- [Exercise]: The required result is an exact copy of every line from the one with "right knee: (586, 655)" through the last line below, with the pictures left out.

- [Records provided]:
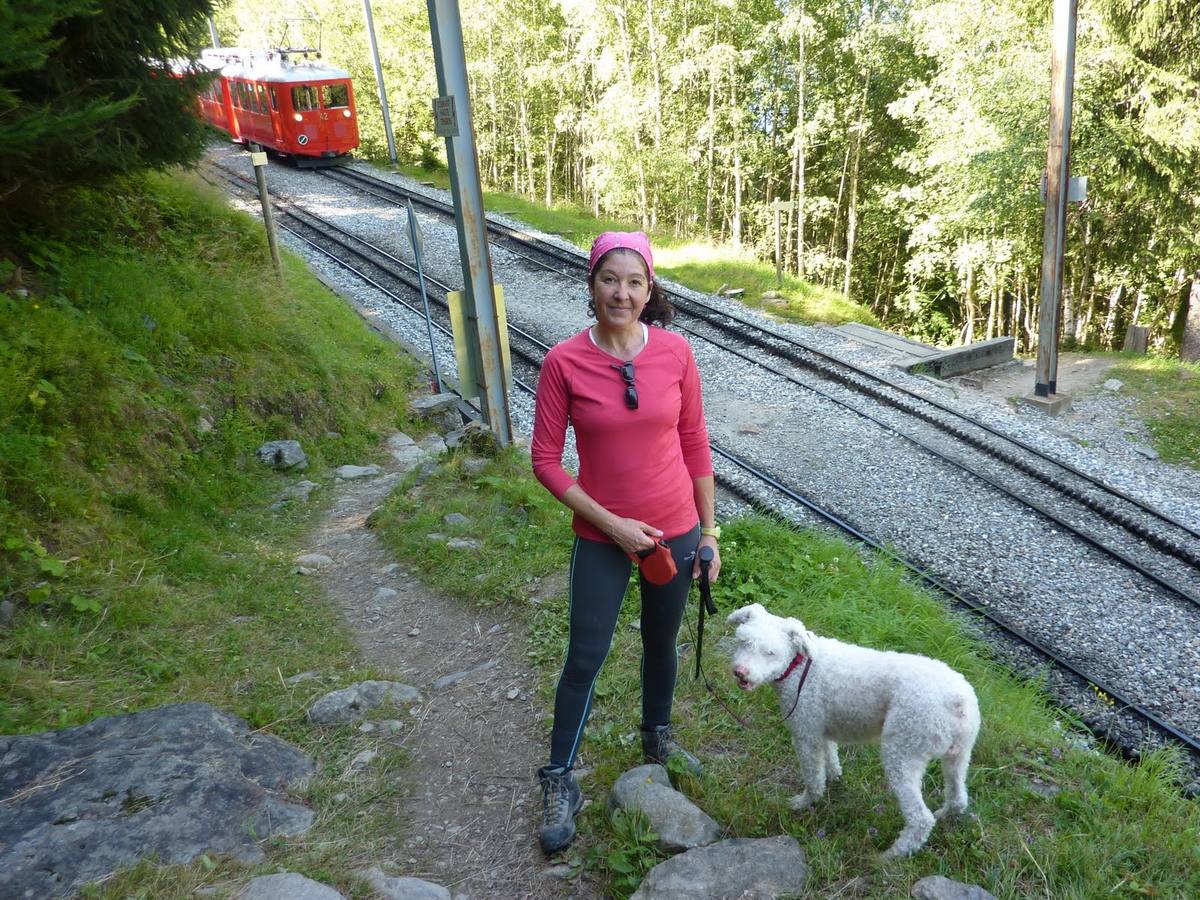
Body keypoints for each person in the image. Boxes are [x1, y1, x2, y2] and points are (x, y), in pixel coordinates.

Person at [530, 231, 722, 854]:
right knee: (586, 655)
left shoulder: (676, 353)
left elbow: (695, 442)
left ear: (649, 291)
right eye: (610, 279)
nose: (622, 292)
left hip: (676, 528)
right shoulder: (564, 362)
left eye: (634, 281)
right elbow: (545, 462)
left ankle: (657, 736)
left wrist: (710, 531)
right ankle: (560, 778)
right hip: (602, 535)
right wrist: (611, 524)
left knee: (661, 641)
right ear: (592, 285)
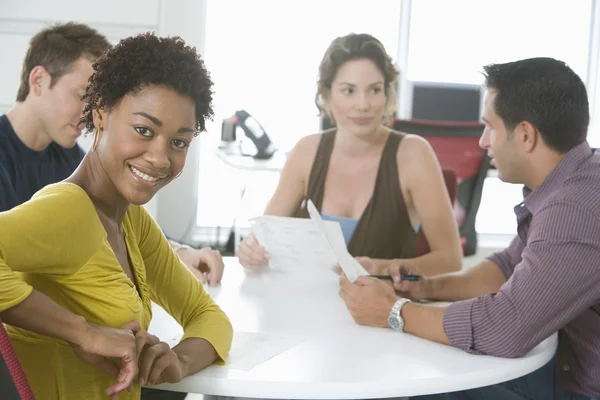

- [Task solution]:
right knee: (586, 655)
left shoulder: (676, 353)
left elbow: (695, 442)
left ear: (649, 291)
right eye: (610, 279)
nose: (622, 292)
left hip: (676, 528)
right shoulder: (564, 362)
left eye: (634, 281)
right elbow: (545, 462)
left ankle: (657, 736)
left wrist: (710, 531)
right ankle: (560, 778)
right hip: (602, 535)
right wrist: (611, 524)
left knee: (661, 641)
right ear: (592, 285)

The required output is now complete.